The captive-carry trial was “a complete, end-to-end launch rehearsal that exercises all of our ground operations; our mission control; all of our communications systems and protocols; all of our range assets; and our carrier aircraft’s takeoff, flyout, pull-up maneuver and return-to-base operations,” Virgin Orbit representatives wrote in a blog post Friday (April 10) that described the test.

Virgin Orbit has conducted captive-carry flights before, but the company filled the 70-foot-long (21 meters) LauncherOne rocket’s propellant tanks with water on those jaunts. On Sunday, the tanks contained cryogenic liquid nitrogen, a substance much more akin to the liquid oxygen they’ll hold during operational flights.

Sunday’s flight capped a successful development campaign that has also included a drop test last year, in which Cosmic Girl released a rocket that fell passively to Earth. So Virgin Orbit is now ready to take the next big step: a test launch. But it’s not clear at the moment when that mission will get off the ground.
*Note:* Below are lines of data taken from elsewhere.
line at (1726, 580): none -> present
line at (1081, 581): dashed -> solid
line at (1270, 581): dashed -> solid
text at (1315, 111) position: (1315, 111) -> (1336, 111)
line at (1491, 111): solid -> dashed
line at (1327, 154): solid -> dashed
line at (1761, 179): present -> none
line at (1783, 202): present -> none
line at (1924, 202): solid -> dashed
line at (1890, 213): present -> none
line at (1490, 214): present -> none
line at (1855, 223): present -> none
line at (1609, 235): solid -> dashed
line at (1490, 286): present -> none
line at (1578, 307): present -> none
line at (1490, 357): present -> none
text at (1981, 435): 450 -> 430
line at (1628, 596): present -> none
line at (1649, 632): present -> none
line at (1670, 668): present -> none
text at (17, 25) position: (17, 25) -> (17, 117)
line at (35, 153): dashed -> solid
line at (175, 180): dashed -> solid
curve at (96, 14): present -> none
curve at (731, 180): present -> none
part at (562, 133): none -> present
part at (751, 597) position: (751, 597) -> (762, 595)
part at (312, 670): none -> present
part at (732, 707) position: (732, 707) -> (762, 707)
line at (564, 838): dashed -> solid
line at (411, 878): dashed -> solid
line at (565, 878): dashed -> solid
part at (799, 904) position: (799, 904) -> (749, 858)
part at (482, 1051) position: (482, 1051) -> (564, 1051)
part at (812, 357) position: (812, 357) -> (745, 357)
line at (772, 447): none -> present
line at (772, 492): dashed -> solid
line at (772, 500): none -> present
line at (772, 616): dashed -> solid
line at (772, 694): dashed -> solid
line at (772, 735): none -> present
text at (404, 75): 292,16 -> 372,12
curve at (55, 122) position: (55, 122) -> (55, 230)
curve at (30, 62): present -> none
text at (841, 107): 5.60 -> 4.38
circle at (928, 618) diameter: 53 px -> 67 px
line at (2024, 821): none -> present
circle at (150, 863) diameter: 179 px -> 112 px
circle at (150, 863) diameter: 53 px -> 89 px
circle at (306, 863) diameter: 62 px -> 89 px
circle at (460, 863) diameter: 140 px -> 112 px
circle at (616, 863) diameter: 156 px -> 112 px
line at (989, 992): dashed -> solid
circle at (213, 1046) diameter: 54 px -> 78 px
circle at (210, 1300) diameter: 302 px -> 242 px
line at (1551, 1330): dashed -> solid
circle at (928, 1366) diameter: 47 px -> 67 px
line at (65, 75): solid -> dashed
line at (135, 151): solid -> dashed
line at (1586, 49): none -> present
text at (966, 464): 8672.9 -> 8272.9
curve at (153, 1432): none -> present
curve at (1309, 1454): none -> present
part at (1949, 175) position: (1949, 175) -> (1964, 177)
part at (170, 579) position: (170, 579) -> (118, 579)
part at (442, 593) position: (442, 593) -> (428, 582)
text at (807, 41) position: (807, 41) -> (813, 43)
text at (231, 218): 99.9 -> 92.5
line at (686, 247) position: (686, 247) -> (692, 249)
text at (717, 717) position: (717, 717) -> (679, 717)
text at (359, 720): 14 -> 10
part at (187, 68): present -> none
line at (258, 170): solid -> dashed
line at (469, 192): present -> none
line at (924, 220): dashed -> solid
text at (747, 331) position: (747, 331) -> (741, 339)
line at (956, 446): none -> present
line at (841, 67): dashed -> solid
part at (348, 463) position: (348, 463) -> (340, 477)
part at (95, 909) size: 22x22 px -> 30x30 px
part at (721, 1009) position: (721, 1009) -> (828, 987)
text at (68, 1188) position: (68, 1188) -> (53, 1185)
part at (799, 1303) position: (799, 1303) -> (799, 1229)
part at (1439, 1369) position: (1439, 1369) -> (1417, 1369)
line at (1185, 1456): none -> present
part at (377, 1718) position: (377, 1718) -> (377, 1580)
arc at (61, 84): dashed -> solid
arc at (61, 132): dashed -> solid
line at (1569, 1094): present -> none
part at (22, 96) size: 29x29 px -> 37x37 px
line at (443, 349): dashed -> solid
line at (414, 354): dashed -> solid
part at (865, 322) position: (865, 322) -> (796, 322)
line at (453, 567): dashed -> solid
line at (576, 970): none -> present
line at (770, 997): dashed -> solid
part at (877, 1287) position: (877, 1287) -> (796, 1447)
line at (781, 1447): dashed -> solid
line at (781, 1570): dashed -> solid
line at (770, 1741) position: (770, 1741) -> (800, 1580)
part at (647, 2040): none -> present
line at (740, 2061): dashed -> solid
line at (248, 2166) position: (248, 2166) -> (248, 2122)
Like Virgin Galactic, Orbit employs an air-launch strategy: During operational flights, Cosmic Girl will drop LauncherOne at an altitude of about 35,000 feet (10,700 m), and the rocket will then make its own way to space. The company will specialize in launching relatively small satellites; LauncherOne is capable of delivering about 1,100 lbs. (500 kilograms) to a variety of destinations in low Earth orbit, company representatives have said.